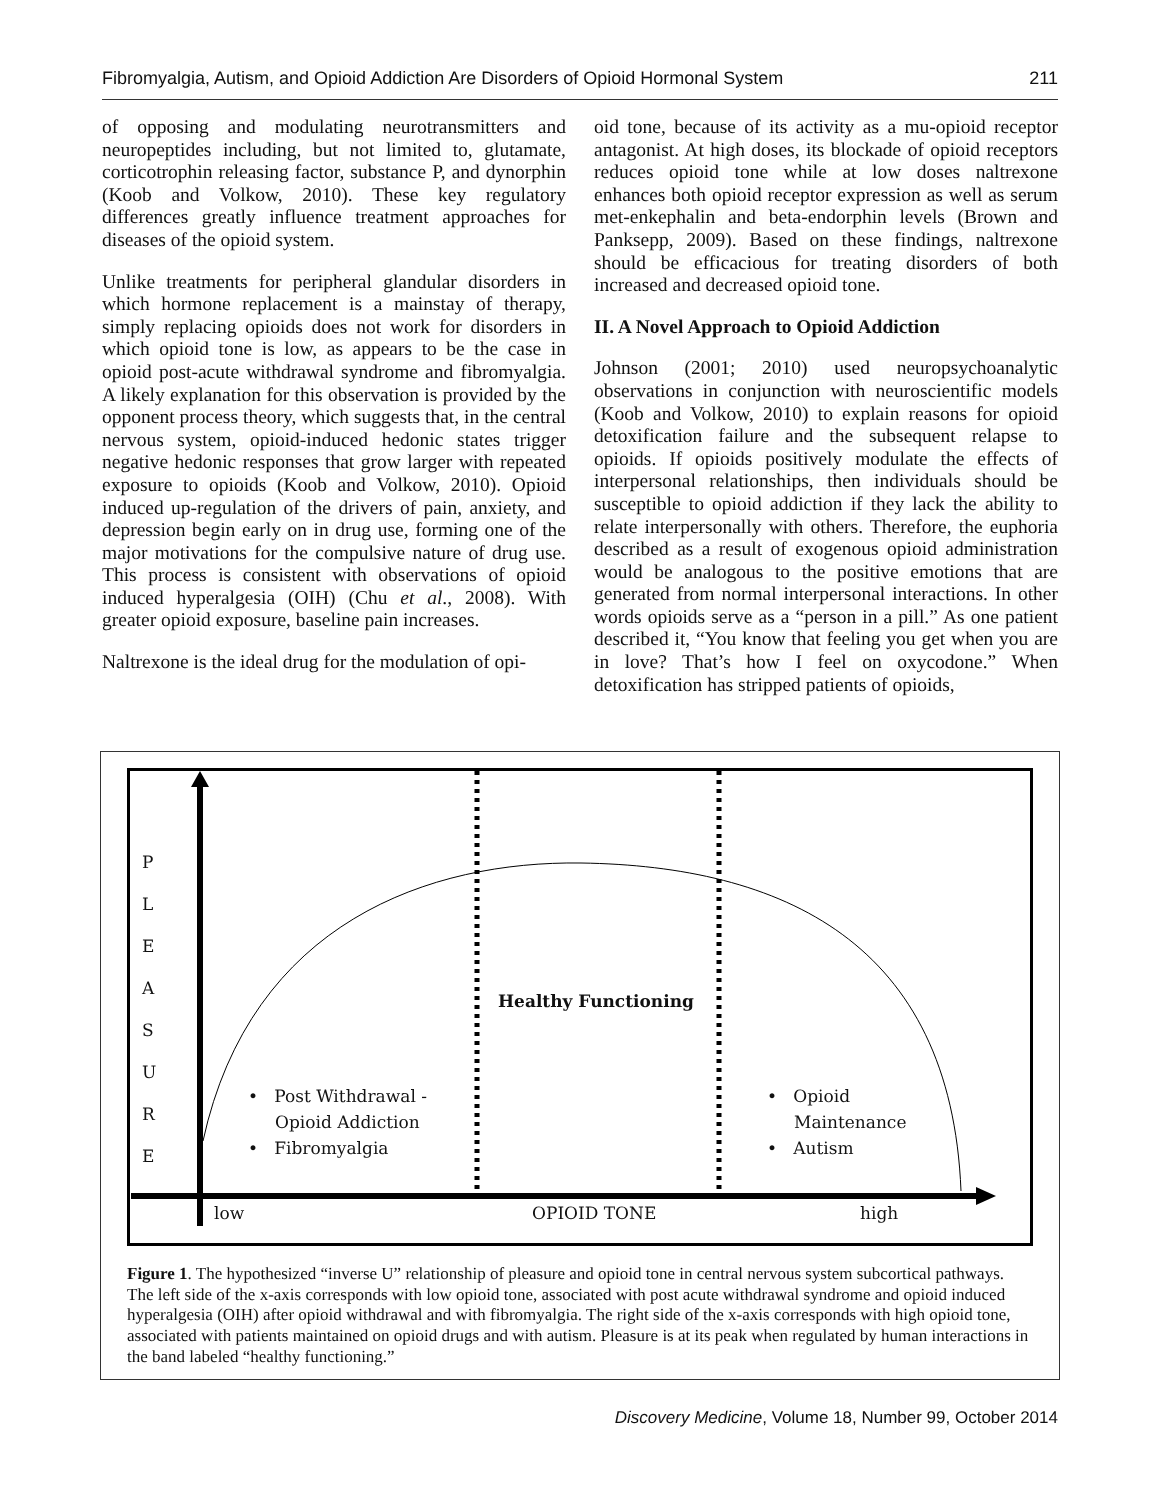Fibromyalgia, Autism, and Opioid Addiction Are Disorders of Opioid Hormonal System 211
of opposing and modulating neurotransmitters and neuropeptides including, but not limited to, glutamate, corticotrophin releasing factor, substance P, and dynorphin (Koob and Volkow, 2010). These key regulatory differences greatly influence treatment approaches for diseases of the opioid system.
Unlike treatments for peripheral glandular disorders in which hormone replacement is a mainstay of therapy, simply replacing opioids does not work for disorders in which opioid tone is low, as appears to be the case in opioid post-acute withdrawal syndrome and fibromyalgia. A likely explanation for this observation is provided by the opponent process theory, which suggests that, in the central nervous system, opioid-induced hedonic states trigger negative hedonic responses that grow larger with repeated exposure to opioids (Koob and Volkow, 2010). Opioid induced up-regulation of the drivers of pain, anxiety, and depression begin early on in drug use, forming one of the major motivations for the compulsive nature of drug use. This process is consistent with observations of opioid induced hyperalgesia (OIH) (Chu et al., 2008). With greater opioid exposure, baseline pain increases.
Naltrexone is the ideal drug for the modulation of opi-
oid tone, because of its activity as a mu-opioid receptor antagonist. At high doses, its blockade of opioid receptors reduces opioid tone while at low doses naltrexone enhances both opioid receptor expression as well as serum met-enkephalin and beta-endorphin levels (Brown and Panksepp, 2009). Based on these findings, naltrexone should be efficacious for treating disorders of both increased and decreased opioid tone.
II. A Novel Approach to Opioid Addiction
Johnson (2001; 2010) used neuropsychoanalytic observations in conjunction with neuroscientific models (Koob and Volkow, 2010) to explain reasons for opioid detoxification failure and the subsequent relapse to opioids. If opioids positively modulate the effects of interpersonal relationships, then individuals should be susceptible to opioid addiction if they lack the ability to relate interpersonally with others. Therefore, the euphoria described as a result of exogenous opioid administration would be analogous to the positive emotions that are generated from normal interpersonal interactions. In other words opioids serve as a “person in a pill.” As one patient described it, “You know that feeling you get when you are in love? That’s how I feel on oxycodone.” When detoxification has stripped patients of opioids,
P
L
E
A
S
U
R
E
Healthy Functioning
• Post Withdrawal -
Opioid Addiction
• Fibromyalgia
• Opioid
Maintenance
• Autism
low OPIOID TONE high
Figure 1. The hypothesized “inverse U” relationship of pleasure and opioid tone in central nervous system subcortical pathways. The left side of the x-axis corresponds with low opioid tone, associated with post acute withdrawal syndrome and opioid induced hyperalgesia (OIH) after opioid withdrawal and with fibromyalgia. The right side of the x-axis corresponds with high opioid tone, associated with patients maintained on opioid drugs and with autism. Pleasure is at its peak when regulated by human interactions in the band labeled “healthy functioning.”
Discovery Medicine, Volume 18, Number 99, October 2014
■ ■ ■ ■
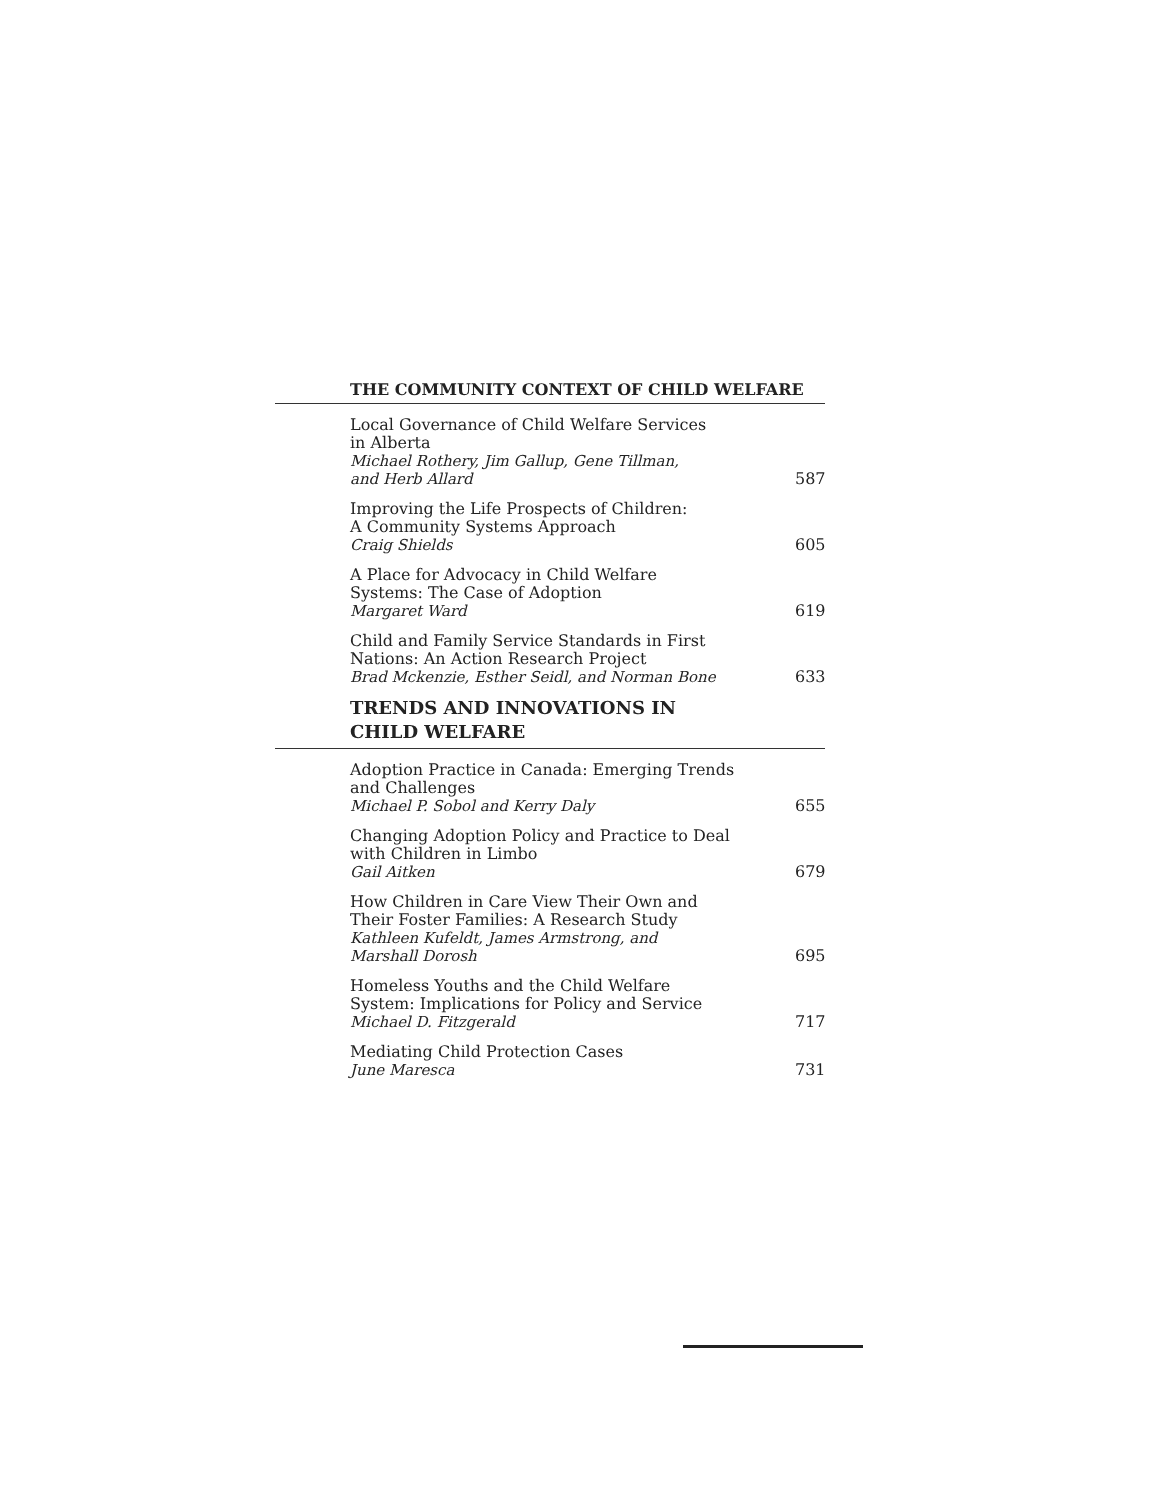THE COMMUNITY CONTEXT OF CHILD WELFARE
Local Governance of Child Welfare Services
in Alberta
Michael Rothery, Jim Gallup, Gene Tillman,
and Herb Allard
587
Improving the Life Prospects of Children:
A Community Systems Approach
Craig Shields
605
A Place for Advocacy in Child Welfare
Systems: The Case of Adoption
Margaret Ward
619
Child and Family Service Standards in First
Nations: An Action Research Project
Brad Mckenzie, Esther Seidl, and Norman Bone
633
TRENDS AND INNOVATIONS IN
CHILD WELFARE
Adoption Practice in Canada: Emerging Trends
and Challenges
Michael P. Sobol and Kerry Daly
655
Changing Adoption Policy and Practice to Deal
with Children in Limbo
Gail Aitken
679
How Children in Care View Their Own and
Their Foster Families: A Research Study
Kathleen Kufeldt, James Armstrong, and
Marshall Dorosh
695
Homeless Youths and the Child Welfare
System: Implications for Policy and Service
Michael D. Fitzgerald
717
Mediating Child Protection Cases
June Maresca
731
■ ■ ■ ■
How to complete this task:
For the data above, set down exactly the lines from the line with "Fibromyalgia, Autism, and" to the line with "of opposing and", both included, leaving pictures out.

Solution for this problem:
Fibromyalgia, Autism, and Opioid Addiction Are Disorders of Opioid Hormonal System 211
of opposing and modulating neurotransmitters and neuropeptides including, but not limited to, glutamate, corticotrophin releasing factor, substance P, and dynorphin (Koob and Volkow, 2010). These key regulatory differences greatly influence treatment approaches for diseases of the opioid system.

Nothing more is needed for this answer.